Gram-positive microorganisms were the most prevalent (72.8%) found in the current study. Among them, S. aureus was the most frequently isolated (32.1%), with about 38.5% resistant to oxacillin. Other studies have also reported a high prevalence of Gram-positive microorganisms in patients undergoing hemodialysis treatment, primarily S. aureus [7,10,11]. Despite the high prevalence of Gram-positive microorganisms observed in the current study, Gram-negative microorganisms accounted for 25.9% of isolates in blood cultures.

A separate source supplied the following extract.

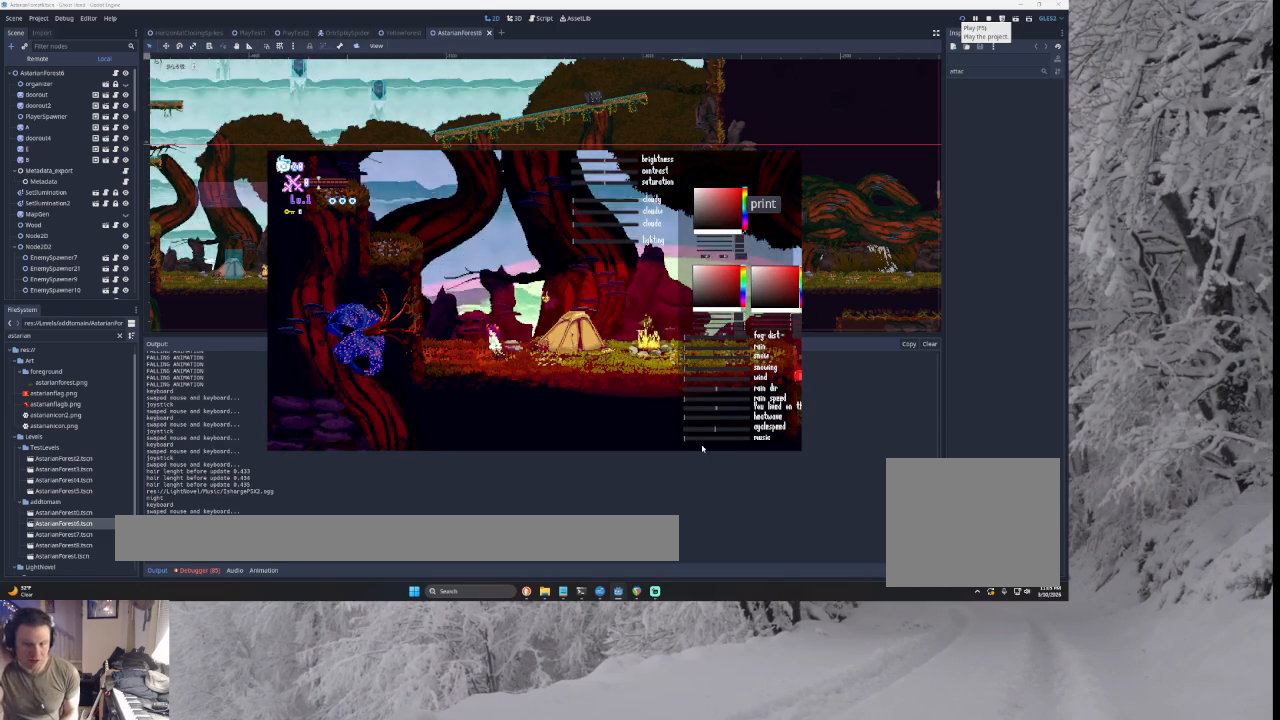
{"buttons": ["CROSS"], "left_stick": "center", "right_stick": "center", "events": []}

In a university hospital in Spain, microorganisms isolated in blood cultures from patients with kidney disease were: Gram-negative bacteria, 52.3%; Gram-positive bacteria, 46.5%; and fungi, 1.2%. Escherichia coli was the most frequent microorganism (27%) [33].

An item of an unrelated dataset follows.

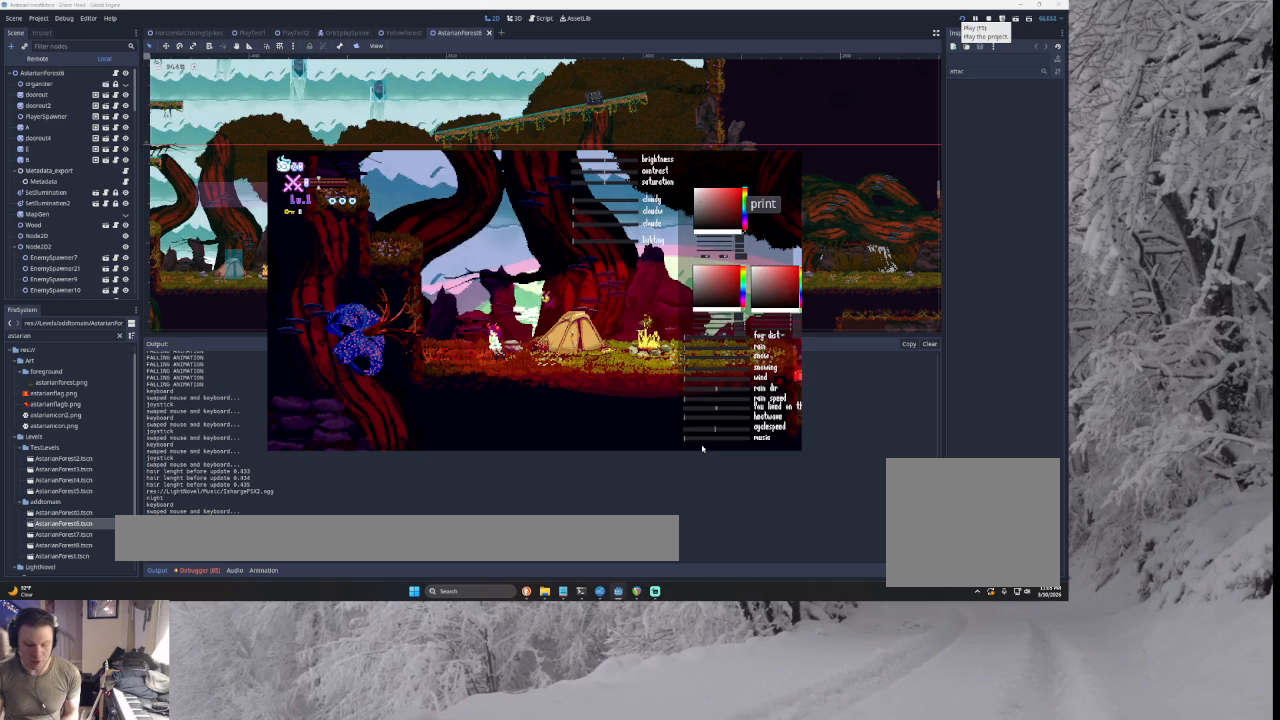
{"buttons": ["CROSS"], "left_stick": "center", "right_stick": "center", "events": []}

With regard to resistance profiles, microorganisms such as MRSA and VRE have been isolated in surveillance cultures collected from patients on dialysis treatment [29,34,35]. Aktas et al. used molecular typing to show a high similarity between MRSA strains isolated from surveillance cultures and clinical cultures collected from patients on dialysis treatment [30]. And a study conducted at long-term care facilities in Hong Kong reported a significant dissemination of MRSA, reinforcing the need to adopt measures to reduce the transmission of this microorganism [36].

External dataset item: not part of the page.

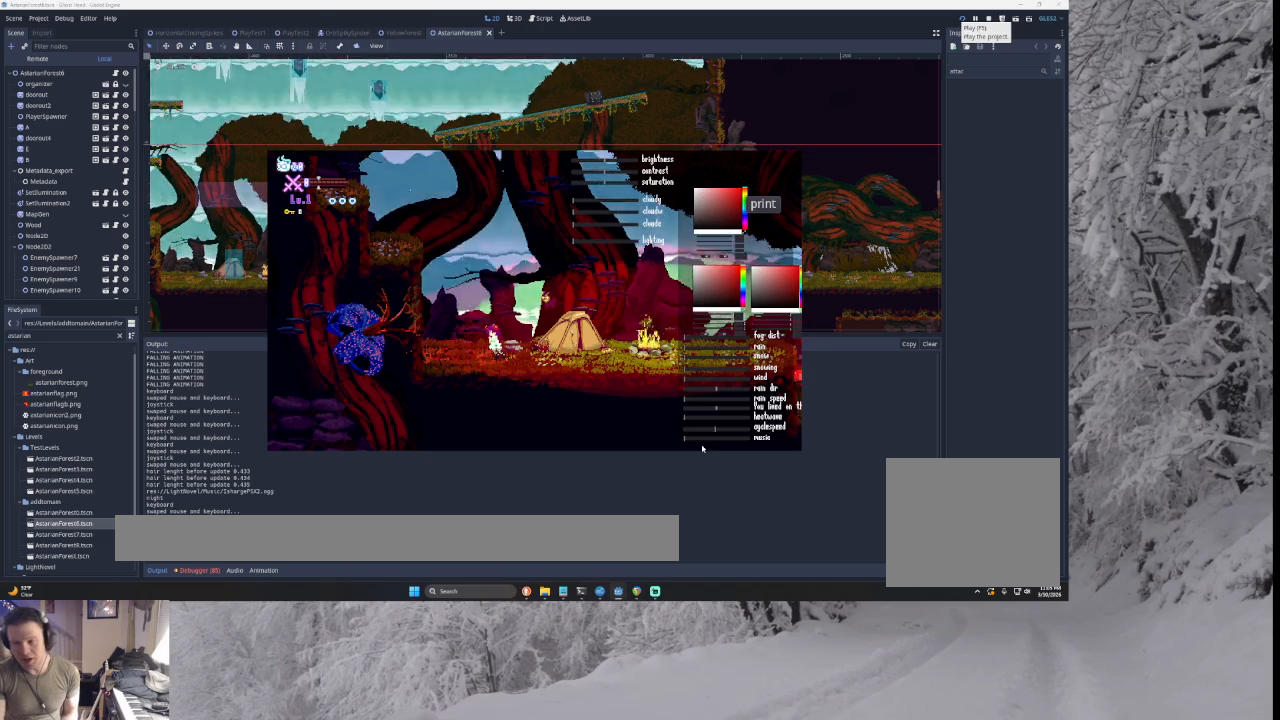
{"buttons": ["CROSS"], "left_stick": "center", "right_stick": "center", "events": []}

The independent risk factors for BSI identified in the current study were use of a CVC compared with use of an AVF, and previous hospitalization. Although previous studies have indicated a relationship between the presence of CVC and BSI, our study expands the characteristics of this group, highlighting the importance of care during the initial period and the period of up to 6 months of catheter duration. Furthermore, the study highlights the importance of previous hospitalization as a risk factor for BSI. To the best of the authors’ knowledge, this factor has not been reported in previous studies and requires further research.
This study had some limitations inherent in the retrospective character of the data collection. However, patient records at the study institution were completed with significant caution, given the characteristics of a service dedicated to the treatment of chronic renal patients, and followed the high standards of the organization. Additionally, as there are standardized protocols for performing blood cultures for these patients, it is unlikely that events were underdiagnosed in the study period.
Preventative measures against BSI related to CVC should be strengthened and effectively applied to hemodialysis treatment units, as well as reducing the use of this device whenever possible, prioritizing the use of AVF. Considering that previous hospitalization was an independent risk factor for BSI, patients who developed BSI after hospitalization are probably infected by microorganisms during this period. Standard precautions should be enforced to prevent microorganism dissemination during hospitalization.
A reduction in the number of infections in this population may contribute to a decrease in hospital admissions, since infections are a leading cause of hospitalization in patients on hemodialysis treatment.